Reinsdorf acknowledged his long-standing relationship with La Russa but said the decision to bring his former manager back wasn't based on friendship.
“As everyone in baseball is well aware, I have always respected Tony and am proud to have maintained a great friendship with him over the decades in the game,” Reinsdorf said in the statement. “But his hiring is not based on friendship or on what happened years ago, but on the fact that we have the opportunity to have one of the greatest managers in the game’s history in our dugout at a time when we believe our team is poised for great accomplishments.”
Even before Roan’s tweet Wednesday night, the La Russa story took on some serious legs this week. In St. Louis, reports surfaced that La Russa had asked his long-time pitching coach, Dave Duncan, last week if he – at age 75 – had any interest in taking on the job again.
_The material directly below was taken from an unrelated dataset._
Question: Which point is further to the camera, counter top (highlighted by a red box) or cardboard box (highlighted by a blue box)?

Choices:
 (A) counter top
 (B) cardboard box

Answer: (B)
Duncan, who worked with La Russa in Chicago, Oakland and St. Louis, said he did not.
“I have no desire to do that,” Duncan told the St. Louis Post-Dispatch on Tuesday. “He asked me anyway but he knew I wouldn’t do it.”
When asked about the possibility of La Russa returning to Chicago, Duncan replied, “I do know Tony had some conversations. He’s stayed close with Jerry (Reinsdorf). I think they’re very serious about him being a potential manager there.”
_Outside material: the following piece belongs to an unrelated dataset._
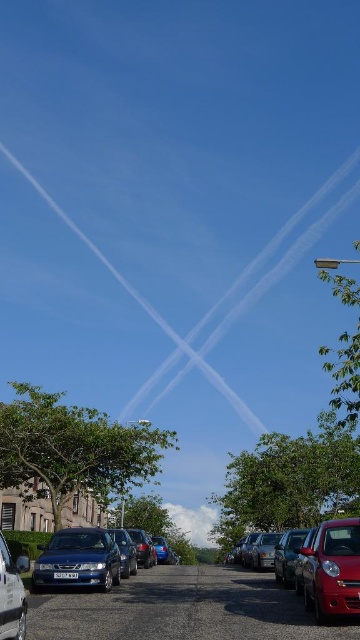
You are a photographer trying to capture both the shiny red car at lower right and the metallic silver car at center in a single frame. Given their sizes, which car will appear bigger in your photo?

The shiny red car at lower right will appear bigger in the photo because it is larger in size than the metallic silver car at center.

You are a delivery driver who needs to park your truck, which is 2 meters wide, in the space between the matte red car at lower right and the metallic silver car at lower left. Based on the scene, can you fit your truck there?

The matte red car at lower right might be wider than metallic silver car at lower left, but without exact measurements, it is uncertain if the space between them is wide enough for a 2 meter wide truck. Proceed with caution or check the available space physically.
Duncan added: “If he chooses to (take the job), I think he’ll do a helluva job.”
Last week, other Chicago baseball insiders with knowledge of the La Russa interview characterized the discussions with Hahn and executive vice president Kenny Williams as serious and referred to La Russa as a top candidate. While La Russa would likely be brought in on a short-term basis, his ability to at least steer the Sox to the top of the American League’s Central Division and guide them into a deep run into the playoffs could be enough to win Sox fans over.
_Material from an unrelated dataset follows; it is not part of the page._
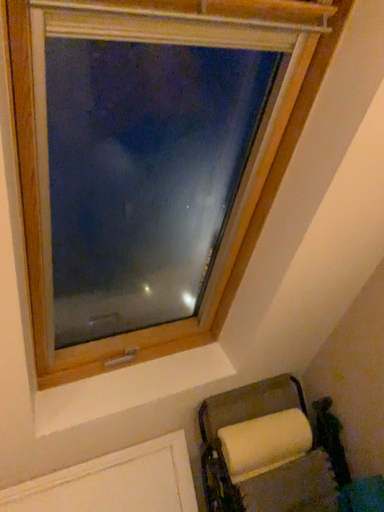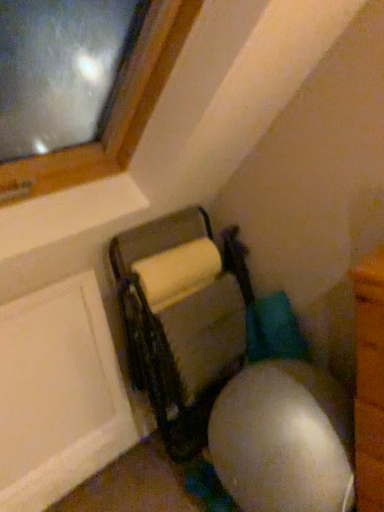
Question: How did the camera likely rotate when shooting the video?

Choices:
 (A) rotated right
 (B) rotated left

Answer: (A)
La Russa built a "Winning Ugly" mantra in Chicago, where he managed until being fired in 1986 by then general manger Ken "Hawk" Harrelson. Three years later, La Russa led Oakland to a World Series title before he won two more titles in St. Louis with the Cardinals.
Bringing La Russa back could also provide the Sox the opportunity to groom someone into a longer-term manager with the rebuild complete and with La Russa having laid the groundwork for much longer sustained success. According to 670 The Score’s Bruce Levine, Williams and Hahn were direct in their questioning about La Russa’s ability to win over the team’s young core of talent.
If his answers satisfied those questions, his track record of producing winning baseball teams – and World Series championships may do the rest of the speaking and may just be the jumping off point the Sox need. And at this point, it seems like a Hall of Fame manager with 2,728 career victories – the third-most all-time among managers appears to be a place the Sox are willing to start.